Wendelstein 7-X at the Greifswald branch of IPP is a large stellarator with modular superconducting coils which enable steady state plasma operation in order to explore the reactor relevance of this concept.
The main assembly of Wendelstein 7-X was concluded in 2014. Once all technical systems have been checked step by step the first plasma is scheduled for 2015.
When completed, Wendelstein 7-X will be the world’s largest fusion device of the stellarator type. Its objective is to investigate the suitability of this type for a power plant. It will also test an optimised magnetic field for confining the plasma, which will be produced by a system of 50 non-planar and superconducting magnet coils, this being the technical core piece of the device.
The structure composed of single coils allows the magnetic field to be shaped in detail. A great deal of theory and computation effort was invested to optimise the magnetic field for Wendelstein 7-X so as to overcome the disadvantages of previous classical stellarators. Its predecessor, Wendelstein 7-AS (1988 - 2002), the first device of this new generation of Advanced Stellarators, had already subjected elements of the concept to first experimental testing.

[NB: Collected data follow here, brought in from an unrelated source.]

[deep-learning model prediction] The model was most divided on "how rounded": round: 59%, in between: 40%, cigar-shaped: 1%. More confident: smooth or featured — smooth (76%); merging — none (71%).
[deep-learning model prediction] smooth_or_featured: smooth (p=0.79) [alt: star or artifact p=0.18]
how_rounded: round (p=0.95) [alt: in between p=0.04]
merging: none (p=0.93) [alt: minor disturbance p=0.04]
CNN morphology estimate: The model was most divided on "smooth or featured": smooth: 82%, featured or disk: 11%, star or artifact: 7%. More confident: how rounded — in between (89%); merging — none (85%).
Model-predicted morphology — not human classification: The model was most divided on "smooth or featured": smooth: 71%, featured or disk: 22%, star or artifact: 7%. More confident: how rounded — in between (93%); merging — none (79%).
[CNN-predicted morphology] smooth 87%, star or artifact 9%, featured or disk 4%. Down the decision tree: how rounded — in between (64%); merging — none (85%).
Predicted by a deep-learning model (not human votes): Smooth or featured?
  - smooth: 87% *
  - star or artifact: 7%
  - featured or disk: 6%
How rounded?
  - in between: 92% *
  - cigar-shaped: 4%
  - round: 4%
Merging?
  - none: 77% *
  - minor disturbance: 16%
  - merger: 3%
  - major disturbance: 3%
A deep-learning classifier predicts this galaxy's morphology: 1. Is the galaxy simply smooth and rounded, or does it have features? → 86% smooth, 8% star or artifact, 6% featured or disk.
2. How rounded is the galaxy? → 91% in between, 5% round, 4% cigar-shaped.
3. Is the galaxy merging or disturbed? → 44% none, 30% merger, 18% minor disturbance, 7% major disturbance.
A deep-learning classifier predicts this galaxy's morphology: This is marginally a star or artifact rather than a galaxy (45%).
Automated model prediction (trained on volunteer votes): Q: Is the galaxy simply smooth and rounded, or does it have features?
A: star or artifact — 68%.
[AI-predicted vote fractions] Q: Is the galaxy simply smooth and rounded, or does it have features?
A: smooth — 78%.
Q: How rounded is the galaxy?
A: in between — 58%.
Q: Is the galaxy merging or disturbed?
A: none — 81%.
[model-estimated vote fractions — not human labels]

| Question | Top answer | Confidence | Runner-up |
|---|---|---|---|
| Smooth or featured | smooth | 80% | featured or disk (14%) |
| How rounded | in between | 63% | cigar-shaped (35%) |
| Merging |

The further developed successor, Wendelstein 7-X, is now to investigate the new stellarator’s suitability for a power plant. It is expected that plasma equilibrium and confinement will be of a quality comparable to that of a tokamak of the same size. But it will avoid the disadvantages of a large current flowing in a tokamak plasma: With plasma discharges lasting up to 30 minutes, Wendelstein 7-X is to demonstrate the essential stellarator property, viz. continuous operation.